■ Alıştırma metni:
027 surah

بِسۡمِ ٱللَّهِ ٱلرَّحۡمَٰنِ ٱلرَّحِيمِ

وَإِنَّ رَبَّكَ لَيَعۡلَمُ مَا تُكِنُّ صُدُورُهُمۡ وَمَا يُعۡلِنُونَ ٧٤

Hâlbuki sîneleri ne gizliyor ve ne ilan ediyorlar Rabbin her hâlde hepsini biliyor..

– Elmalılı Hamdi Yazır

Kuşku yok ki, senin Rabb'in onların gerek içlerinde sakladıkları ve gerekse açığa vurdukları tüm duyguları bilir.

– Seyyid Kutub

Şüphesiz senin Rabbin onların kalplerinin gizlediği şeyleri de, açığa çıkardıklarını da mutlaka bilir.

– Diyanet İşleri

وَمَا مِنۡ غَآئِبَةٖ فِي ٱلسَّمَآءِ وَٱلۡأَرۡضِ إِلَّا فِي كِتَٰبٖ مُّبِينٍ ٧٥

Ve yerde, gökte hiçbir gāib yoktur ki açık bir kitapta olmasın.

– Elmalılı Hamdi Yazır

Göklerdeki ve yeryüzündeki bütün bilinmezler, tüm sırlar mutlaka apaçık kitapta yer alır.

– Seyyid Kutub

Gökte ve yerde gâib (gizli) hiçbir şey yoktur ki apaçık bir Kitap'ta (Levh-i Mahfuz'da) olmasın.

– Diyanet İşleri

إِنَّ هَٰذَا ٱلۡقُرۡءَانَ يَقُصُّ عَلَىٰ بَنِيٓ إِسۡرَٰٓءِيلَ أَكۡثَرَ ٱلَّذِي هُمۡ فِيهِ يَخۡتَلِفُونَ ٧٦

Haberiniz olsun ki bu Kur’an Benî İsrâil’e ihtilâf edip durdukları şeylerin ekserîsini anlatır..

■ Alıntı veriler:
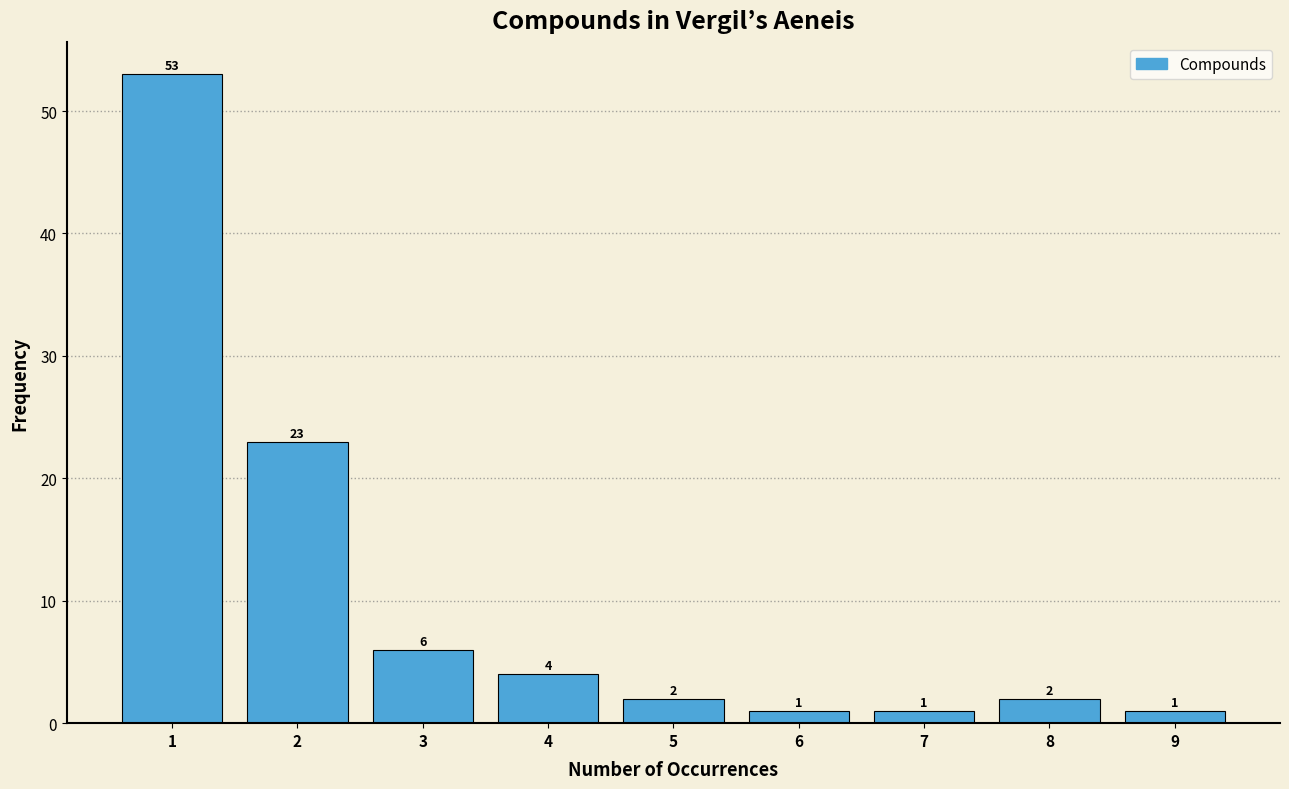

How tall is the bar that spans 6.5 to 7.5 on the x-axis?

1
--
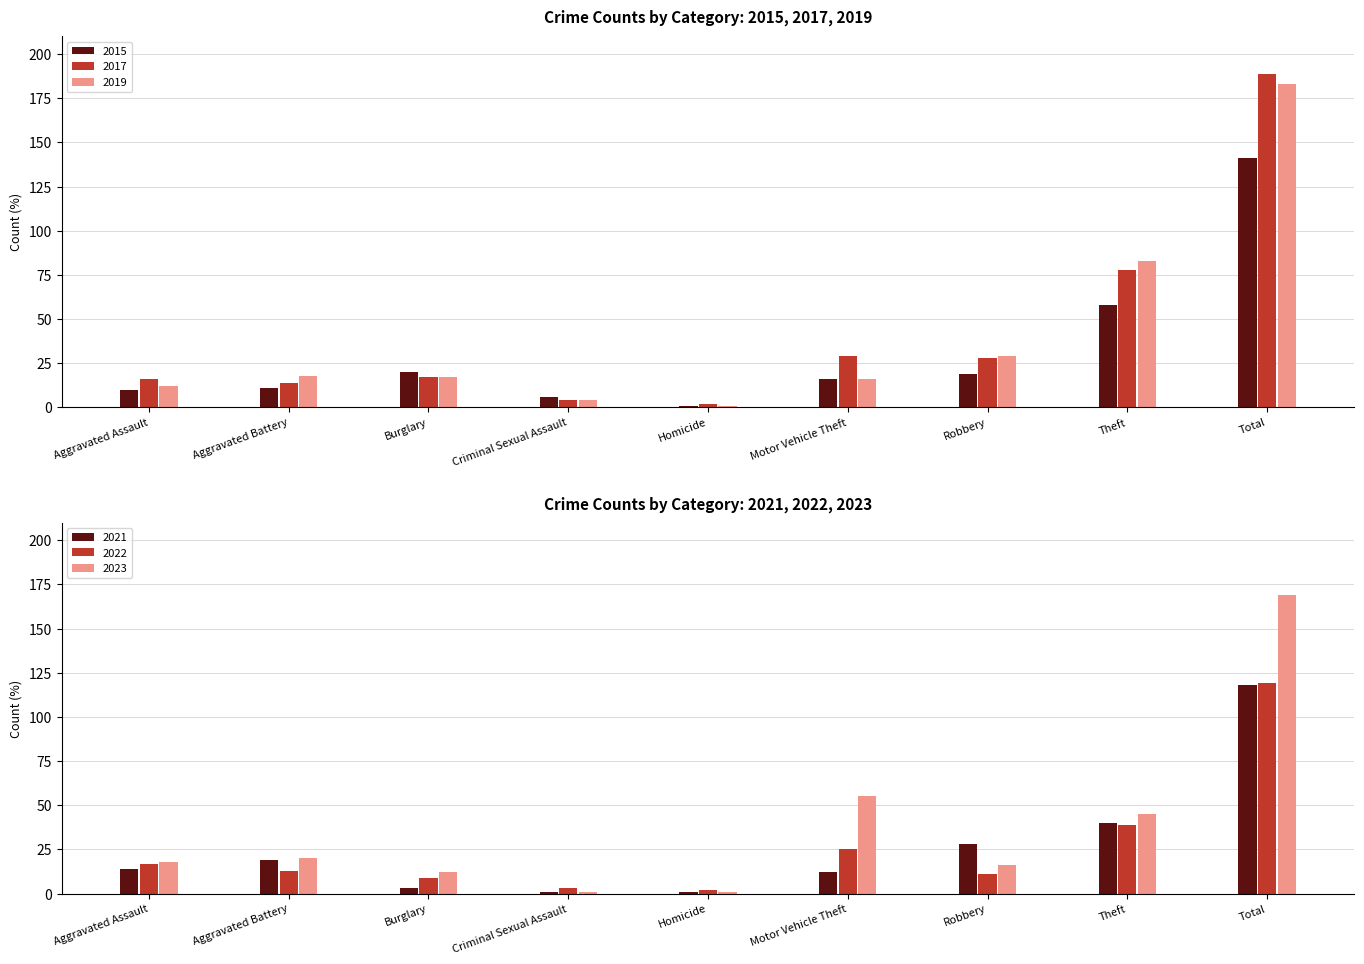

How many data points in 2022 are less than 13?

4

■ Yapılacaklar:
(1) Ayet mealleri metnindeki Diyanet İşleri çevirisi, "apaçık bir Kitap" ifadesini parantez içinde hangi adla açıklıyor?
(2) Ayet mealleri metnini bittiği yerden devam ettirin.
Kayıtların metinle hiçbir ilgisi yoktur.

■ Cevaplar:
(1) Levh-i Mahfuz

(2)
– Elmalılı Hamdi Yazır

Kuşku yok ki, Bu Kur'an, İsrailoğulları'na anlaşmazlığa düştükleri konuların çoğunu açık açık anlatmaktadır.

– Seyyid Kutub

Şüphesiz bu Kur'an İsrailoğullarına üzerinde ayrılığa düştükleri şeylerin çoğunu açıklıyor.

– Diyanet İşleri

وَإِنَّهُۥ لَهُدٗى وَرَحۡمَةٞ لِّلۡمُؤۡمِنِينَ ٧٧

Ve hakikat o doğruyu gösterir katʿî bir hidâyet ve mü’minler için mahz-ı rahmettir.

– Elmalılı Hamdi Yazır

Ve yine kuşku yok ki, Kur'an, mü'minler için doğru yol kılavuzu ve rahmettir.

– Seyyid Kutub

Şüphesiz o, elbette mü'minler için bir hidayet ve bir rahmettir.

– Diyanet İşleri

إِنَّ رَبَّكَ يَقۡضِي بَيۡنَهُم بِحُكۡمِهِۦۚ وَهُوَ ٱلۡعَزِيزُ ٱلۡعَلِيمُ ٧٨

Elbette Rabbin hükmüyle beynlerinde kazâsını infaz buyuracaktır, ve Azîz’dir O, Alîm’dir.

– Elmalılı Hamdi Yazır

Hiç kuşkusuz Rabb'in İsrailoğulları hakkında kesin hükmünü verecektir. O üstün iradelidir ve her şeyi bilir.

– Seyyid Kutub

Şüphesiz senin Rabbin onların arasında hükmünü verecektir. O, mutlak güç sahibidir, hakkıyla bilendir.

– Diyanet İşleri

فَتَوَكَّلۡ عَلَى ٱللَّهِۖ إِنَّكَ عَلَى ٱلۡحَقِّ ٱلۡمُبِينِ ٧٩

O hâlde Allah’a itimad et, sen şüphesiz açık bir hak üzerindesin.

– Elmalılı Hamdi Yazır

Ey Muhammed, öyleyse sen Allah'a dayan. Çünkü apaçık gerçeği savunuyorsun.

– Seyyid Kutub

Öyle ise Allah'a tevekkül et. Çünkü sen apaçık bir hak üzere bulunuyorsun.

– Diyanet İşleri

إِنَّكَ لَا تُسۡمِعُ ٱلۡمَوۡتَىٰ وَلَا تُسۡمِعُ ٱلصُّمَّ ٱلدُّعَآءَ إِذَا وَلَّوۡاْ مُدۡبِرِينَ ٨٠

Şüphesiz sen ölülere işittiremezsin, arkalarına dönmüş kaçarlarken sağırlara da daveti işittiremezsin..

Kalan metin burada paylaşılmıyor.